Plusieurs arrestations ont été effectuées par la police vendredi à Alger, aux abords de la Grande Poste, point de ralliement de la grande manifestation hebdomadaire contre le régime, a constaté une journaliste de l'AFP.

Une vingtaine d'hommes, essentiellement des jeunes, ont été interpellés par les nombreux policiers en civil ou en tenue, déployés dans les rues autour de la Grande Poste, dans le centre de la capitale algérienne.

Les personnes interpellées ne portaient ni drapeaux ni pancartes.

Les policiers ont récupéré les pièces d'identité et les portables, avant de les fouiller et de les faire monter dans des fourgons. 

Des témoins ont fait état d'interpellations dans les rues adjacentes dès 6h du matin.
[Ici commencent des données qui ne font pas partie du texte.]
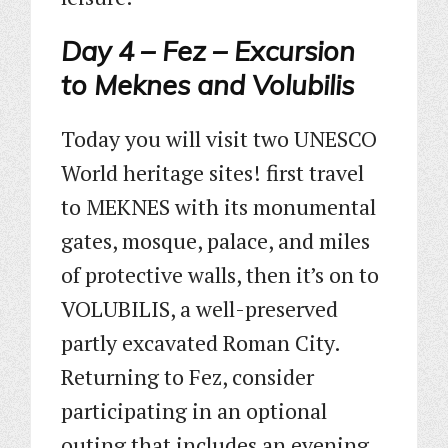
Day 4 – Fez – Excursion
to Meknes and Volubilis
Today you will visit two UNESCO
World heritage sites! first travel
to MEKNES with its monumental
gates, mosque, palace, and miles
of protective walls, then it’s on to
VOLUBILIS, a well-preserved
partly excavated Roman City.
Returning to Fez, consider
participating in an optional
outing that includes an evening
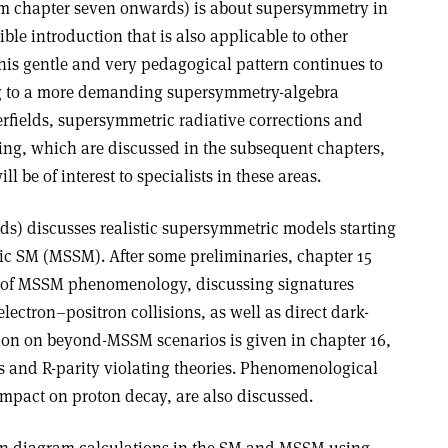
om chapter seven onwards) is about supersymmetry in
ible introduction that is also applicable to other
is gentle and very pedagogical pattern continues to
ng to a more demanding supersymmetry-algebra
erfields, supersymmetric radiative corrections and
g, which are discussed in the subsequent chapters,
l be of interest to specialists in these areas.
ds) discusses realistic supersymmetric models starting
c SM (MSSM). After some preliminaries, chapter 15
n of MSSM phenomenology, discussing signatures
lectron–positron collisions, as well as direct dark-
sion on beyond-MSSM scenarios is given in chapter 16,
and R-parity violating theories. Phenomenological
impact on proton decay, are also discussed.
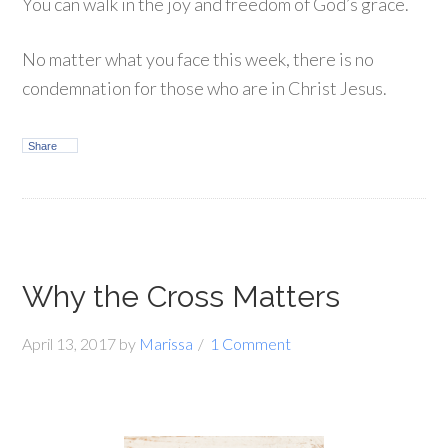
You can walk in the joy and freedom of God’s grace.
No matter what you face this week, there is no
condemnation for those who are in Christ Jesus.
Share
Why the Cross Matters
April 13, 2017
by
Marissa
1 Comment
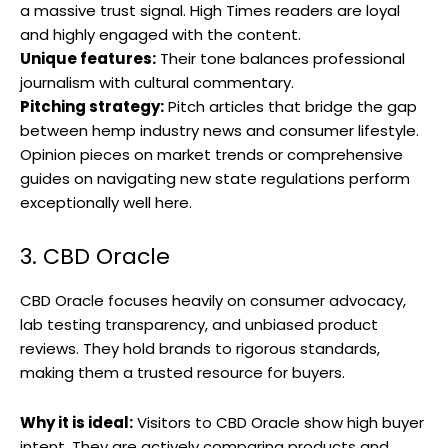
a massive trust signal. High Times readers are loyal
and highly engaged with the content.
Unique features:
Their tone balances professional
journalism with cultural commentary.
Pitching strategy:
Pitch articles that bridge the gap
between hemp industry news and consumer lifestyle.
Opinion pieces on market trends or comprehensive
guides on navigating new state regulations perform
exceptionally well here.
3. CBD Oracle
CBD Oracle focuses heavily on consumer advocacy,
lab testing transparency, and unbiased product
reviews. They hold brands to rigorous standards,
making them a trusted resource for buyers.
Why it is ideal:
Visitors to CBD Oracle show high buyer
intent. They are actively comparing products and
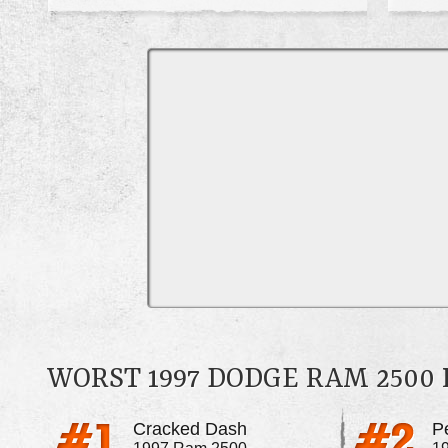
WORST 1997 DODGE RAM 2500
Cracked Dash
P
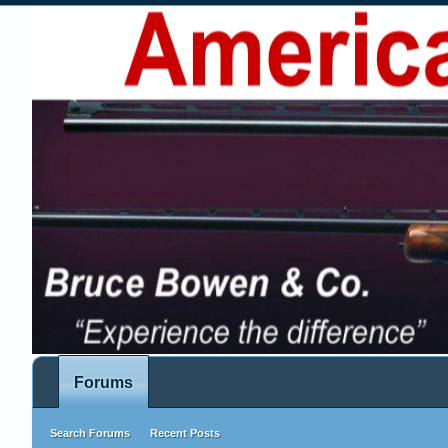
Forums
Search Forums
Recent Posts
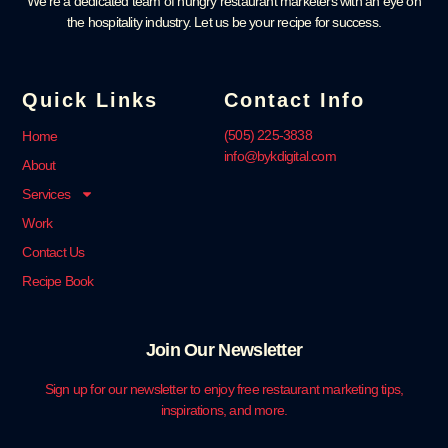
We’re a dedicated team of hungry restaurant marketers with an eye on
the hospitality industry. Let us be your recipe for success.
Quick Links
Contact Info
‪(505) 225-3838‬
Home
info@bykdigital.com
About
Services
Work
Contact Us
Recipe Book
Join Our Newsletter
Sign up for our newsletter to enjoy free restaurant marketing tips,
inspirations, and more.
Deux fourgons pleins ont déjà quitté les lieux en début de matinée en direction de postes de police et d'autres véhicules les ont remplacés.

Durant plusieurs vendredi, la police a procédé à des arrestations matinales puis relâchait les manifestations en fin de journée à plusieurs kilomètres du centre de la capitale.

Depuis le 22 février, les Algériens sortent chaque vendredi massivement dans les rues, notamment à Alger, pour réclamer un changement du "système" politique en Algérie.

Les manifestations, pourtant strictement et totalement interdites dans la capitale depuis 2001, ont été jusqu'ici largement tolérées par la police, débordée par le nombre et qui se contente habituellement de contenir le défilé dans un périmètre défini.

Les forces de l'ordre ont reçu des consignes afin de s'assurer qu'aucun autre drapeau que "l'emblème national" ne sera brandi dans les manifestations, avait annoncé mercredi le chef d'état-major de l'armée Ahmed Gaïd Salah, véritable homme fort du pays, en allusion au drapeau berbère très présent dans les défilés.

Said Bentahar, 65 ans, a indiqué à l'AFP qu'il sortira "pour la première fois avec un drapeau berbère qui fait partie de l'identité algérienne" en plus de son drapeau algérien.

Fethi, la cinquantaine, chauffeur de taxi, estime que "cette histoire de drapeau c'est pour diviser le peuple. Personnellement je vais sortir avec seulement le drapeau algérien". 

A coté de lui, Karim juge qu'il "faut être unis pour avoir la démocratie. Le reste sera facile après dans un Etat de droit".

En ce début de matinée, seule le drapeau national est accroché aux  balcons du centre de la capitale.